Wednesday, April 29, 2009

Pug

This photograph no longer exists in one piece due to an irrational decision on my part but I can still recall it quite vividly. The photograph was taken at my Grandparent’s house when I was about four years old. It’s quite simple, consisting only of my Grandpa and I. He sits in a large reclining chair in his living room in Stanton, Virginia. I sit happily on his knee looking up at him with a big grin on my face unaware of the camera only a few feet away from us while he smiles directly into the camera, a glare barely catching the bottom part of his glasses. The left edge of the photo shows half of an old lamp and wooden table with the two of us framed close to center and the right side of the photo fades into darkness.

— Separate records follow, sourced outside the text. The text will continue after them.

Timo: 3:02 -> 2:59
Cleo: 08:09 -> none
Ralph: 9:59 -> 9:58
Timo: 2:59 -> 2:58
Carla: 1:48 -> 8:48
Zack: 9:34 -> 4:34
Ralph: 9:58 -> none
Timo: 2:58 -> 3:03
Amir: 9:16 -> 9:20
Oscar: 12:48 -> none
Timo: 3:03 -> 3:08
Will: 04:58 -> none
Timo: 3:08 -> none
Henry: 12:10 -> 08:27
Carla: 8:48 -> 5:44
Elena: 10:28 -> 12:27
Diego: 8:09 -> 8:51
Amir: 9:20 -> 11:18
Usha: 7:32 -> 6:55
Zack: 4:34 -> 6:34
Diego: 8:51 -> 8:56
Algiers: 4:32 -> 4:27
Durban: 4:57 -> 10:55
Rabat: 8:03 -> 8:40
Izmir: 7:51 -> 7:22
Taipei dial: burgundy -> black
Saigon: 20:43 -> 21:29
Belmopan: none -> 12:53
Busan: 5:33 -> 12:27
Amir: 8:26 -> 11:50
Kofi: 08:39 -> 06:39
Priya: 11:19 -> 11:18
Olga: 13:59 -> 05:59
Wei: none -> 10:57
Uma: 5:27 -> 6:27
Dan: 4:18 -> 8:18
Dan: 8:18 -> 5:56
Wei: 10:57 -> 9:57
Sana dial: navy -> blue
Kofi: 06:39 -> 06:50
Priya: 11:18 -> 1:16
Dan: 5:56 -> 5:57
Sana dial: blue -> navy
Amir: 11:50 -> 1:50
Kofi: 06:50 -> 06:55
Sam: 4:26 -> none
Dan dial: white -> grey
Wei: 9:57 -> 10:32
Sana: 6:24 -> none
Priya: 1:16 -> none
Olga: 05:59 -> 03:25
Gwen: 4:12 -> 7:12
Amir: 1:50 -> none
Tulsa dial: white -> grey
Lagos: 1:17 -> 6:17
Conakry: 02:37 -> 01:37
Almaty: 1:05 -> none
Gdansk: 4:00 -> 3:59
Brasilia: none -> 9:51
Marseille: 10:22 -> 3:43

The photographer is none other then my mother who never misses a moment to take a photo. This photograph means a lot to me because my Grandpa and I were very close. I remember being upon his knee many times. He used to give me his ice cream and call me “pug”. I love this photograph because I can see the happiness in both of our faces, mine full of wonder, and his full of content. I also love it because I am unconcerned with the camera that captures this purely innocent moment in time. I used to carry this photo around with me most of the time, kind of like a good luck charm. Naturally the photo is worn and rather beat up due to being folded and unfolded time after time. But now it sits in a safe place taped back together as best I could manage. I ripped the photo after my Grandpa’s funeral when I was seventeen. He was the first immediate family member of mine to die that I remember and it was my first funeral. I remember getting mad at myself for not being able to cry when my father told me the news. I was shocked, I’m not even sure if I responded to him. I didn’t cry until the two days when I went to his funeral in Virginia and saw the open casket. After I went back home I took the photo out of my back pocket and tore it out of anger and sorrow. I didn’t get to say goodbye and even worse, my mother didn’t, his own daughter. I don’t think the pain losing someone you love ever goes away but with time the pain dulls and you learn to move on.

I’m not sure whether I would have wanted to see him or not though. Over the two years leading up to his death, Alzheimer’s slowly took a hold of him and he could barely remember whom I was. I remember the first time he didn’t know my name; it broke my heart. If I would have been there and he didn’t remember me I don’t think I could have handled it. Minutes after destroying the photo I broke into tears and frantically searched for tape to fix my hasty mistake. Ever since then I have not been able to take the photo anywhere for fear of losing it for good.

When I look at the photo I can smell a Virginia summer’s night and picture me asleep next to my Grandpa on the swinging porch chair while he smokes and looks out into the dark. I wonder if he was ever looking for anything in particular or if he was simply looking. He had a great since of humor; he often told me jokes and would always talk about being a hooligan in his youth. The house seems so empty now when we visit my Grandmother and I know it takes a toll on her. I can’t fathom being married to someone for 56 years and then losing them. My mother grew up in that house and my brother and I have shared good memories there as well. I feel like I go back in time when I visit her in Stanton.

My Grandpa always smoked for as long as I can remember and he had no health complications due to smoking. This always amazed me because on the opposite hand smoking killed my dad’s mom. He also had dentures because he liked candy to much as a kid and boy did ever love it when he was old. He had trouble walking in the last of his years which sadly left him in his recliner most of the time but every now and again we would go to the park to feed the ducks or listen to the band in the summer evening. He loved to go on drives and get out of the house. My mom said he used to love to fish as well, he taught me how to fly fish when I was about ten but I wasn’t any good at it. Almost all of my memories with him are good ones and I am thankful for that.

This photo doesn’t help me know my Grandpa or tell me anything about him or make me remember him better. It does something more then that. It starts a chain reaction of vivid memories and smells that play like a dream in my mind. This photo helps me remember my Grandpa the way I want to remember him before he couldn’t remember me. Before he started deteriorating and having to watch helplessly, unable to do anything about it. He was a kind and gentle man. He never brought any harm to anything be it plant, animal, or human. He provided for his family and was the best husband/dad/grandfather he could be. In a way I think it’s silly that I place so much importance upon this tiny piece of ripped paper but at the same time I am glad I do because it reminds me the moment actually happened. Without it I’m sure I would remember my Grandpa the same way as I do now but it’s the only thing I have of him left in the world.